O estado tem um papel fundamental para cumprir, com leis e políticas públicas de inclusão. Conforme a sociedade avança, a legislação, caso não avance junto, se torna falha. Em 2016 antes do golpe de estado, a então presidenta Dilma Rousseff, assinou o Decreto 8.727/2016, permitindo o uso do nome social de transexuais e travestis na administração pública da União. Em 2019, foi aprovado na CCJ o Projeto de Lei do Senado Federal 191/2017 que estende a proteção da Lei Maria da Penha (Lei 11.340 de 2006) a mulheres trans. A relatora, senadora Rose de Freitas (Pode-ES), em seu parecer afirmou “Somos pela conveniência e oportunidade de se estender aos transgêneros a proteção da Lei Maria da Penha. De fato, já se localiza mesmo na jurisprudência decisões nesse exato sentido. Temos que efetivamente é chegado o momento de enfrentar o tema pela via do processo legislativo, equiparando-se em direitos todos os transgêneros” Fonte: Agência Senado.

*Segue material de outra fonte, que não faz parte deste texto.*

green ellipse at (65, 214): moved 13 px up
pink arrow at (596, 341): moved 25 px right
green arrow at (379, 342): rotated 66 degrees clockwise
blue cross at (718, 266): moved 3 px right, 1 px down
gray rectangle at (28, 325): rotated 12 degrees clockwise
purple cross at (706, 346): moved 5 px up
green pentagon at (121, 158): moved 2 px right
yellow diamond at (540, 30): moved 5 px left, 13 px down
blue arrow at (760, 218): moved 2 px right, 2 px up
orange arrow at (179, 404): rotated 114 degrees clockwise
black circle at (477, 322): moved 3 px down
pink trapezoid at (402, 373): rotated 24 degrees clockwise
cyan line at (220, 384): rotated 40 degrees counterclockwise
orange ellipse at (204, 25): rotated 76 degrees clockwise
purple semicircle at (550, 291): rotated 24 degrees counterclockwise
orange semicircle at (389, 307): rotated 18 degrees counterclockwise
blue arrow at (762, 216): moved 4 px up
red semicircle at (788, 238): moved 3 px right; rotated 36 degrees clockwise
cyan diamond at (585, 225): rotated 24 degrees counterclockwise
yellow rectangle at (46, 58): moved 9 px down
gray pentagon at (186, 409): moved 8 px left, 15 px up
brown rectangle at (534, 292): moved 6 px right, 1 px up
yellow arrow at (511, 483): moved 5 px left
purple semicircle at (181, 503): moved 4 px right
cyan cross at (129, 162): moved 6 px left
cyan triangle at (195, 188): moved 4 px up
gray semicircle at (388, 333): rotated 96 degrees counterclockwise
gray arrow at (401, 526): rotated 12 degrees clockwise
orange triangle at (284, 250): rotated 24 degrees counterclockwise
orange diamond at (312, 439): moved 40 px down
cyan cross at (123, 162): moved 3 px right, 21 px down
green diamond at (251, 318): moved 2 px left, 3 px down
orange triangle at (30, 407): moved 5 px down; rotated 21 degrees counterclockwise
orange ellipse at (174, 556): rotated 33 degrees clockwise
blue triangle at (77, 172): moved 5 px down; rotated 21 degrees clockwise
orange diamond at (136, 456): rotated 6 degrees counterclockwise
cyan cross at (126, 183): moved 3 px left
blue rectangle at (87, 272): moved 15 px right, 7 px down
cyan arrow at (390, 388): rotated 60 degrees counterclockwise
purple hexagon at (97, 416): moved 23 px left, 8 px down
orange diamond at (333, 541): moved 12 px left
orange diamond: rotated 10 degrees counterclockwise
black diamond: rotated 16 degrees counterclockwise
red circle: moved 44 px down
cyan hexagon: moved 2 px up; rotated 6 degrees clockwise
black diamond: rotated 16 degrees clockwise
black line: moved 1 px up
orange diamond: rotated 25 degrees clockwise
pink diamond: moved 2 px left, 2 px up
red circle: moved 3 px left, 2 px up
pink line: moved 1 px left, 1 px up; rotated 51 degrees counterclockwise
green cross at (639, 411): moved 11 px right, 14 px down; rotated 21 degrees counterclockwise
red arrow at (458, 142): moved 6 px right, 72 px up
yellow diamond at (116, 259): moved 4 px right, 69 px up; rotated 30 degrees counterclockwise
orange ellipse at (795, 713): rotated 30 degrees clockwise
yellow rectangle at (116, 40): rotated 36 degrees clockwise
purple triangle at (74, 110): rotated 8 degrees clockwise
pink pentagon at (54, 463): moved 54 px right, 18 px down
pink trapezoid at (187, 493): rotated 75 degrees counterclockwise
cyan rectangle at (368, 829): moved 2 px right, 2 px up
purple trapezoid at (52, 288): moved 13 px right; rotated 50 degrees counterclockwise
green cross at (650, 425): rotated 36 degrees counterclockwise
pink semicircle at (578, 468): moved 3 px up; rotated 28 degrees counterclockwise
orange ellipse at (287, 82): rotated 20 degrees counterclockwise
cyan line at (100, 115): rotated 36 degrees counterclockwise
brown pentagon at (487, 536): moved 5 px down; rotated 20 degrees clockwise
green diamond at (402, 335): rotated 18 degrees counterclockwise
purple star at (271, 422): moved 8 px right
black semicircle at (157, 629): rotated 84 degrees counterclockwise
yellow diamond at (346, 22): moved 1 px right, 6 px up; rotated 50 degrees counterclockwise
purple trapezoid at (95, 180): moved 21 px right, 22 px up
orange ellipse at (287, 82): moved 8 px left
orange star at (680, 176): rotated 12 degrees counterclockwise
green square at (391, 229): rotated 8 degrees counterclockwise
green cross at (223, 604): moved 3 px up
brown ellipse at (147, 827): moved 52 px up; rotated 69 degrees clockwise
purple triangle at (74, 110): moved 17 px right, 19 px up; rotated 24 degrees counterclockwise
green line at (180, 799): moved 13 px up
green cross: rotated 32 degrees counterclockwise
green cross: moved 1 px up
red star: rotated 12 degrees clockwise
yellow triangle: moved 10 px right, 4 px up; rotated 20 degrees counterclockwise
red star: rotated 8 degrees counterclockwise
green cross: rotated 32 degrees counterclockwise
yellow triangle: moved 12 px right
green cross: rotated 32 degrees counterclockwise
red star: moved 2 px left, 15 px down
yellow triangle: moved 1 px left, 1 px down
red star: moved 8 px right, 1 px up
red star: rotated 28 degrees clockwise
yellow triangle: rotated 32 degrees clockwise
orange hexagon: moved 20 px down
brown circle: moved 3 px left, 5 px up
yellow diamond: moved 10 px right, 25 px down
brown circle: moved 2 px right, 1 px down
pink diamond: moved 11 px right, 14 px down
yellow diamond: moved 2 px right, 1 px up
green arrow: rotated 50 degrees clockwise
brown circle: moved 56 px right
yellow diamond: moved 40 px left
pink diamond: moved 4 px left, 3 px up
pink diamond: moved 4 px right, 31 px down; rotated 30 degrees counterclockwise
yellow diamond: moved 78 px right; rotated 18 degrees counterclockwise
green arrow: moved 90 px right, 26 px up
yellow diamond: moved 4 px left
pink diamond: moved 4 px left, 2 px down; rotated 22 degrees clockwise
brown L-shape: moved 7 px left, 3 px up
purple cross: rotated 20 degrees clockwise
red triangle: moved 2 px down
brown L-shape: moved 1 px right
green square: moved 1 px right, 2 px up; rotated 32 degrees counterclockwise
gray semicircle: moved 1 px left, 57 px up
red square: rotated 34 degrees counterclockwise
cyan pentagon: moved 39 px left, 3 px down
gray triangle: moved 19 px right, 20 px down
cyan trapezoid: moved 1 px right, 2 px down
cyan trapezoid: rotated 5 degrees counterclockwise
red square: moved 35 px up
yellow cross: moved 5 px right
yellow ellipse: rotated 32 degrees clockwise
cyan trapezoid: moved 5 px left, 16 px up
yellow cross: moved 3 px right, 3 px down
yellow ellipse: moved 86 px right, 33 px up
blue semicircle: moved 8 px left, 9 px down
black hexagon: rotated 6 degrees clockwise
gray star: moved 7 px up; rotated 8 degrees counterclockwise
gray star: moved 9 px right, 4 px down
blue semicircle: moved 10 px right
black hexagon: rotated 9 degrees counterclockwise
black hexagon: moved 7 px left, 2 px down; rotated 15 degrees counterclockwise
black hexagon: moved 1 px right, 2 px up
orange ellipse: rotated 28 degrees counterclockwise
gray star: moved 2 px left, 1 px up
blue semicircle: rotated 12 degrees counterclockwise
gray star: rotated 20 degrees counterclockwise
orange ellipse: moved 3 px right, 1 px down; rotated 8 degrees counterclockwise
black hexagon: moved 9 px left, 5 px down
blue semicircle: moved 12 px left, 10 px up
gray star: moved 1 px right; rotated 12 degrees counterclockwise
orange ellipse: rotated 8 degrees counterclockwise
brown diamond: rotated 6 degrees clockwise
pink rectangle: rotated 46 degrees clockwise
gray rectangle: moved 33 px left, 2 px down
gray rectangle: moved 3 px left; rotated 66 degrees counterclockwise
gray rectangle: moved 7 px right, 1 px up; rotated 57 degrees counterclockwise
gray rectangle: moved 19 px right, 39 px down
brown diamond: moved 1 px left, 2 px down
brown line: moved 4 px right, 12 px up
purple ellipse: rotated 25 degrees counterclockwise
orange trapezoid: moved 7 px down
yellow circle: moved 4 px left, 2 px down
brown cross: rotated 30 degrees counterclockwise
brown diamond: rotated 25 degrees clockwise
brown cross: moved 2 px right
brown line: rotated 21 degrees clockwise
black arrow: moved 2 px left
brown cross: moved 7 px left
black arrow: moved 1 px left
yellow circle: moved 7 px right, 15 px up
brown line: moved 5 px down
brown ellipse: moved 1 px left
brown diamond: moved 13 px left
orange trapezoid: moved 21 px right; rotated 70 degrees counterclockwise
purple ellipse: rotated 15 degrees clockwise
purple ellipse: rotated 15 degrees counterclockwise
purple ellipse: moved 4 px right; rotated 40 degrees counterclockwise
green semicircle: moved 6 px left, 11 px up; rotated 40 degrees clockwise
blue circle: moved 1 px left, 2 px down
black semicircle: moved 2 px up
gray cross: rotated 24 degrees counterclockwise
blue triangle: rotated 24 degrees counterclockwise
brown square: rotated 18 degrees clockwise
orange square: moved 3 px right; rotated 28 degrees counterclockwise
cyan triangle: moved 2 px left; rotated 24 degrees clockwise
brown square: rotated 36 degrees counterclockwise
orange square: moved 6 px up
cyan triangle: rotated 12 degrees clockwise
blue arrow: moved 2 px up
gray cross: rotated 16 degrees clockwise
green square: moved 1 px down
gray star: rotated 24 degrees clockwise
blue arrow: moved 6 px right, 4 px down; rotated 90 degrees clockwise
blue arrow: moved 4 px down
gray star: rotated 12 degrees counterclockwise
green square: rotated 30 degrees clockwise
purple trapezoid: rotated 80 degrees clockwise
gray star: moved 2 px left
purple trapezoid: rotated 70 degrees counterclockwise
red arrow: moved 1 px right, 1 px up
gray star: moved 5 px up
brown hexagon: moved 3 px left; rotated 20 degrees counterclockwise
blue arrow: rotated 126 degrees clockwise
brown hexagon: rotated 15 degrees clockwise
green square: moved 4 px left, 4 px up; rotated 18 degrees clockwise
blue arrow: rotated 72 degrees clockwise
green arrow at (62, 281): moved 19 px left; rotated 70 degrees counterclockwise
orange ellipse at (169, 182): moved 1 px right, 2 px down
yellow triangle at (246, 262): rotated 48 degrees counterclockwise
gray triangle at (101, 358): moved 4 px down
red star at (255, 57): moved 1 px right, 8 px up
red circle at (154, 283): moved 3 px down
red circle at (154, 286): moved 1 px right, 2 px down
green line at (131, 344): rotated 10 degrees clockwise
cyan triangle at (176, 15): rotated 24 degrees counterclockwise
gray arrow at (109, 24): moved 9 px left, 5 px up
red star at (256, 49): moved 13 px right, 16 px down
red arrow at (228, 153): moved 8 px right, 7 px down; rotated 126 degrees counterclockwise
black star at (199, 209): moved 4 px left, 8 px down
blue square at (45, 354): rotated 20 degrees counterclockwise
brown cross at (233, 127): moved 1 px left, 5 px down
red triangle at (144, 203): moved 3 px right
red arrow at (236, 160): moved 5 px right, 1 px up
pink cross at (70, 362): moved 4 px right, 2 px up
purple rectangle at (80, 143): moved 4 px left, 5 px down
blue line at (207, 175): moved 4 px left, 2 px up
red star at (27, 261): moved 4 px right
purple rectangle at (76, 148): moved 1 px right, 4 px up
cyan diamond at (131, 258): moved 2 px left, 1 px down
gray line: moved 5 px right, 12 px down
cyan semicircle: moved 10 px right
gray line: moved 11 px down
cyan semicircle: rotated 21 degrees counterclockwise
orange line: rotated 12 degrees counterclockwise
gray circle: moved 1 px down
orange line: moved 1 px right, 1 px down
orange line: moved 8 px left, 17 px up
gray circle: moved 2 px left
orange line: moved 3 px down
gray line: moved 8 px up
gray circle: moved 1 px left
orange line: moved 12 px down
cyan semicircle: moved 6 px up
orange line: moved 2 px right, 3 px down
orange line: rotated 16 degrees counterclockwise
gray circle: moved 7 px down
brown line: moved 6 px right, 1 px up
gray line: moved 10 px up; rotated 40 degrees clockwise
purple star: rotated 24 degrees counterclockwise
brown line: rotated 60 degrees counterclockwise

São passos, mas pequenos, enquanto mulheres trans continuam sendo arrastadas para fora de banheiros femininos, espancadas na rua, e com dificuldades de encontrar trabalho. Uma pesquisa realizada em 2012, pela Associação das Travestis e Transexuais do Triângulo Mineiro, divulgou que apenas 5% das travestis e transexuais de Uberlândia estavam formalmente empregadas, enquanto 95% estavam se prostituindo. A evasão escolar também é algo preocupante e recorrente. Das mulheres trans e travestis, 82% delas abandonam o ensino médio, entre os 14 e 18 anos, de acordo com a pesquisa realizada pela RedeTrans em 2017 (Rede Nacional de Pessoas Trans do Brasil).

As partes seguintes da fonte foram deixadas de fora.